Le vent se lève, Hayao Miyazaki (2013)

Lorsque le jeune Jiro regarde le ciel en rêvant de devenir aviateur, rien au Japon ne semble présager le malheur que le pays connaîtra dans les années à venir. Grande Dépression, guerre, catastrophes naturelles, les années 1930 constituent pourtant une funeste période pour le Japon.


C’est dans ce triste contexte que se déroule Le vent se lève, biopic de Miyazaki qui retrace la vie de Jiro Horikoshi, inventeur du Zéro, mythique avion de chasse japonais. A la fois lugubre et onirique, Le vent se lève montre comment Jiro, symbole d’une jeunesse condamnée, s’accroche à un rêve qui lui donne la force de vivre dans un contexte aussi sinistre que l’avant-guerre. En effet, celui qui ne rêvait que de construire de beaux avions, ceux qu’il imaginait dans ses rêves d’enfant, finit par construire malgré lui une arme de guerre, mis au service d’un Etat criminel.
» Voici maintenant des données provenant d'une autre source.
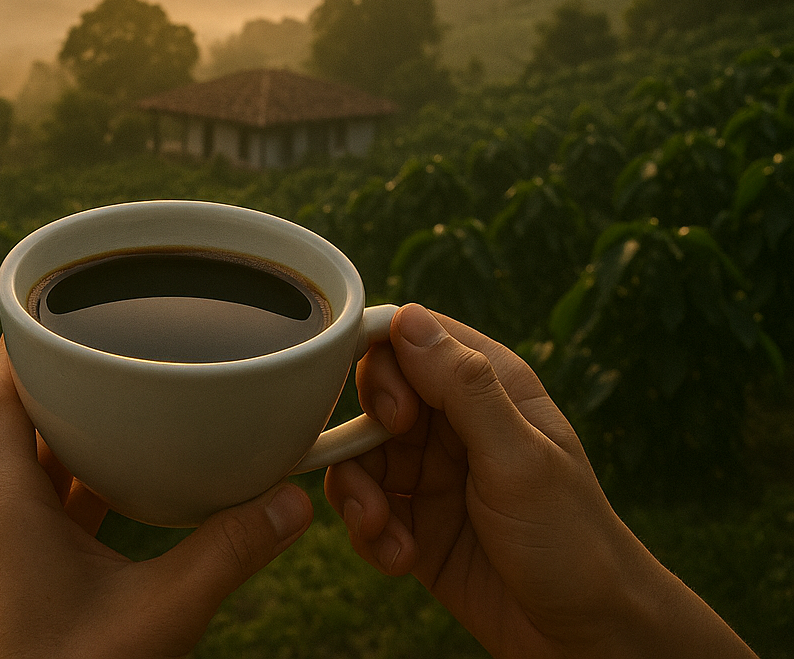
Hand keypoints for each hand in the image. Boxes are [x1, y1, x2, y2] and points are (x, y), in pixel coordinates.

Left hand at [0, 340, 313, 658]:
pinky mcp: (20, 588)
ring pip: (32, 476)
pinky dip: (79, 490)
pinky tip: (128, 484)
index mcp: (5, 513)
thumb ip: (228, 551)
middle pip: (16, 431)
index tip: (44, 302)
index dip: (17, 349)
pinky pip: (44, 515)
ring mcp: (3, 561)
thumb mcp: (163, 613)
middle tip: (104, 339)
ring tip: (125, 398)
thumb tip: (294, 499)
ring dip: (73, 441)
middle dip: (60, 387)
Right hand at [325, 303, 755, 658]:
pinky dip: (370, 533)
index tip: (393, 416)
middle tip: (384, 482)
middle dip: (361, 440)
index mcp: (490, 387)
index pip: (410, 338)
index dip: (383, 368)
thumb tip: (407, 318)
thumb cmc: (574, 543)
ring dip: (359, 495)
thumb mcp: (520, 460)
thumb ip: (464, 388)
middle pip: (371, 397)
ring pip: (358, 456)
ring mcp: (433, 472)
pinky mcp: (415, 521)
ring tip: (383, 530)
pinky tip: (400, 558)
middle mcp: (456, 422)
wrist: (587, 639)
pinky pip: (364, 508)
Malgré la guerre et la misère, le film se focalise sur les rêves du personnage


La singularité du film tient aux thèmes qu’il aborde. Non pas qu’ils s’agissent de thèmes originaux, mais c’est leur mise en scène simultanée dans une même œuvre qui perturbe. La liberté absolue propre au cinéma d’animation permet de rapprocher des scènes sinistres qui mettent en lumière tous les troubles des années 1930, et des rêves légers et apaisants qui prennent le pas sur la réalité.
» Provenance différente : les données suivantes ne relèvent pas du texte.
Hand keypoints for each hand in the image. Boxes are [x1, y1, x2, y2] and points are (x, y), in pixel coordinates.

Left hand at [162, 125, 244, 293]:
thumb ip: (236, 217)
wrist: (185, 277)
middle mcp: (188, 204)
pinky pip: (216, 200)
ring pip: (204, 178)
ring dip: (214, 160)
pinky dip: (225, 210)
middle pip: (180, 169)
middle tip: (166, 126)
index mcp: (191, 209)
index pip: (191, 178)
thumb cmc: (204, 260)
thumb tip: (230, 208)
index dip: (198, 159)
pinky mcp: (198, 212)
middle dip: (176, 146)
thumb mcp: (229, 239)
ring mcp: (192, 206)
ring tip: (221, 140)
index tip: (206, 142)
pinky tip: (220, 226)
De nombreux plans dans le film montrent les songes de Jiro, dans lesquels le personnage jouit d’une liberté totale. C’est au travers de ces rêve qu’il imagine ses avions, les dessine, avant de les recréer dans la réalité en tant qu’ingénieur. Ainsi, Jiro donne vit à ses rêves. A travers son regard sur le monde, le réel ne semble exister que pour permettre la mise en œuvre du monde des rêves. D’ailleurs, Miyazaki brise volontairement la limite entre ces deux univers. La plupart des bruitages de l’œuvre sont réalisés par des voix humaines, pour brouiller la frontière entre le réel et le rêve. C’est notamment le cas des bruits de pales.

Mais le réel devient à la fois rêve et cauchemar. A plusieurs reprises des bombardiers viennent envahir les rêves de Jiro, symbolisant l’irruption de la guerre dans le quotidien des jeunes japonais, nombreux à avoir dû s’engager et se sacrifier pour une guerre absurde. La multiplication des éléments relatifs à la guerre est annonciatrice des malheurs à venir.





Un regard poétique sur le monde


Plusieurs scènes font irruption dans le film, comme pour nous ramener à la réalité brutale de l’époque. Elles viennent renforcer le contraste entre l’apaisement apparent de Jiro qui semble vivre dans une sorte de bulle onirique, et la dureté du quotidien au Japon. Les musiques enfantines composées par Joe Hisaishi couplées aux scènes de promenades dans la nature nous montrent un Japon paisible et renforcent cette tension entre le regard naïf d’enfant de Jiro et le contexte.


En réalité, le Japon est un pays pauvre et miséreux qui s’apprête à s’allier avec l’Allemagne nazie. Malgré cela, le futur ingénieur semble garder son regard d’enfant, dénué de tout pragmatisme. Quand le collègue de Jiro souligne le retard du Japon par rapport au reste du monde et se plaint du fait que les avions doivent être tirés par des bœufs pour être déplacés, Jiro lui répond simplement qu’il aime observer ces bêtes, il porte son attention sur ce qui le rend heureux. L’œuvre tout entière est projetée à travers le filtre des yeux de Jiro, qui ne semble voir que la beauté du monde. La misère n’est alors visible qu’en demi-teinte, cachée derrière le voile du regard d'un Jiro rêveur qui a gardé son âme d’enfant.


Ainsi, tout au long de l’histoire, Jiro fait preuve d’une naïveté particulièrement touchante, qui traduit sa volonté de profiter de chaque instant, sa tentative de vivre pleinement. Malgré la présence d’un vent destructeur qui se matérialise de différentes manières tout au long du film, Jiro prend soin de l’élan qui le pousse à créer, avancer, vivre. Ce vers de Paul Valéry prend alors tout son sens et revient comme un leitmotiv, véritable fil conducteur de l’existence du personnage : « Le vent se lève, il faut tenter de vivre ».






Vous l’aurez compris, Le vent se lève compte pour moi parmi les meilleurs films du studio Ghibli. Ce long-métrage est emprunt de poésie et parvient à nous plonger dans l’univers de Miyazaki bien qu’il adopte un style semi-réaliste inédit.